**Exercise instructions:**
1. According to the article about the Fineday adoption, what does Pat Fineday teach in Detroit Lakes?
2. Write a continuation of the article about the Fineday adoption, starting after its final sentence.

**Selected passage:**
=== Begin Enclosure ===

Photo by Barbie Porter
The Finedays recently completed the adoption process for little Evie, 3. She now is the daughter of Linda and Pat of Detroit Lakes.

After fostering toddler, Finedays adopt a child

By Barbie Porter


When Pat Fineday learned his great niece was heading to a foster home, he had a “deep conversation” with Linda, his wife of 42 years. 

The Detroit Lakes resident grew up with biological parents “who didn’t care.” Eventually, that led to him and his siblings being sent to different foster homes.  While the 1975 Frazee High School graduate was blessed with the same caregivers throughout his childhood years, he watched many other foster children live on unstable ground. 

“There were many that came and went,” he recalled. “I don’t know why they decided to keep me around, but they did. They were kind, but firm and taught me all about farming. I was in their life until they passed away.”

Having that consistent adult leadership in his life improved Pat’s future,  as stability and self-discipline were keys to success for the fourth degree black belt that teaches TaeKwonDo in Detroit Lakes. 

The 65-year-old considered the likelihood of the toddler finding the guidance he was blessed with in the rotating door of the foster system. Then the Finedays discussed their golden years, which would be altered by taking on raising a young child.  The Finedays have raised five children, all of which are adults and out of the house. Honest talks were had, but in the end the choice became clear.  

“It was the right thing to do,” Pat said. “Knowing that, made the decision easy.”

The process that led to adoption began with fostering little Evie. The Finedays  were approached, as family members were sought as potential foster parents. After the Finedays agreed, they said the process was simple. Paperwork was filled out and submitted, home visits were had and a foster care license was issued. 

“The toughest part about that was that it took time,” he said.  “After we became her foster parents it took more time before the adoption could take place.”

“A little more than a year,” his wife added.

Since Evie joined the Fineday family as a foster child,  there have been bumps in the road. When she arrived she was quiet, but not reserved. Pat recalled their first trip together to a store brought about a temper tantrum when a toy remained on the shelf. The Finedays smiled as if being a seasoned parent made that obstacle an easy hurdle.

=== End Enclosure ===

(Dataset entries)
=== Begin Enclosure ===

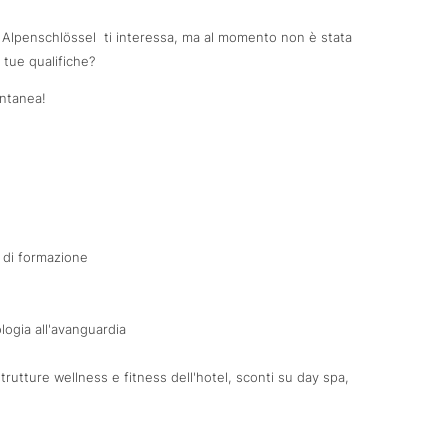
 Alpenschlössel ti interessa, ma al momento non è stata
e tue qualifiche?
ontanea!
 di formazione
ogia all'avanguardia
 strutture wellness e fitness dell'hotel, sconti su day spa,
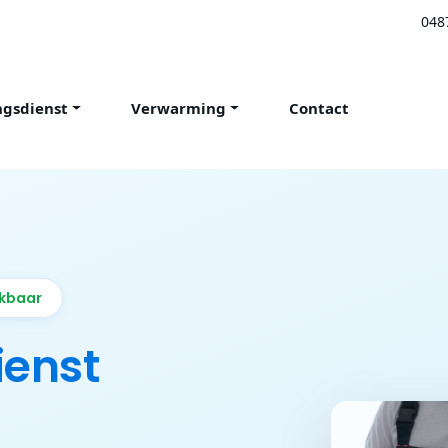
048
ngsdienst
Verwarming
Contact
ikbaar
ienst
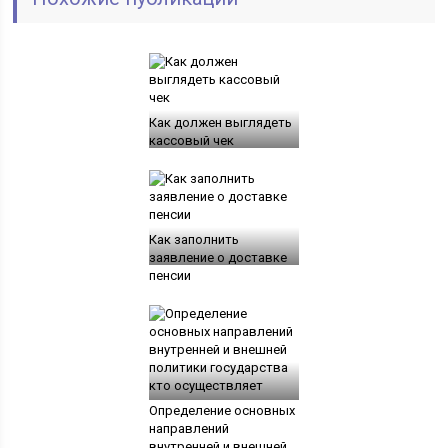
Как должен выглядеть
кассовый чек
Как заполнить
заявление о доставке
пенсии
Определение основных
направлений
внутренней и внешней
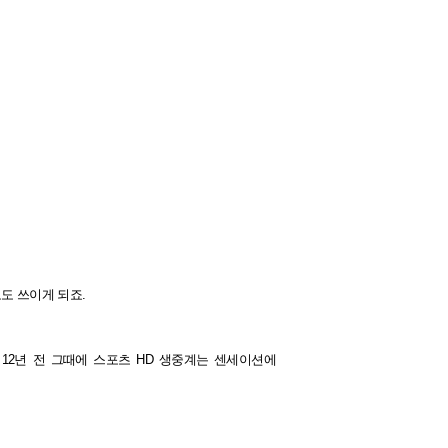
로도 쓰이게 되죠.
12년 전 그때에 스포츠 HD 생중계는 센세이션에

=== End Enclosure ===

**List of answers:**
1. He teaches TaeKwonDo.

2.
“I took her to the car and she had the rest of her tantrum there,” Pat said. 

Weeks later another shopping day arrived. Instead of one parent staying at home with Evie, the Finedays looked forward to teaching their little girl an important life lesson. Pat recalled when they got to the store he told Evie they can go shopping as a family. However, if she had a tantrum they would repeat history. And like most toddlers, the ultimatum was seen as a test.

“She threw a fit and we waited in the car until my wife finished shopping,” he said. “She hasn’t had another fit like that since.”

While there are some tried and true antics most parents can expect from children, the Finedays said parenting is always a learning process. Each child is unique and has special gifts, but learning to respect one’s elders and knowing those that love them want what is best, even when the answer is no, is an important life lesson to learn.

With consistency has come gains for little Evie. Pat and Linda attributed some of that success to the many resources available, as well as pre-school. It is likely the little girl is benefiting from the watchful eye and consistent expectations of her new parents as well.

As the family has grown stronger with time, they made it official in late September and adopted little Evie. 

“The adoption process wasn’t scary or complicated at all,” Linda said. 

In fact, the experience went so well the Finedays have begun thinking about a potential adoption of another child, so that Evie can have a sibling her age.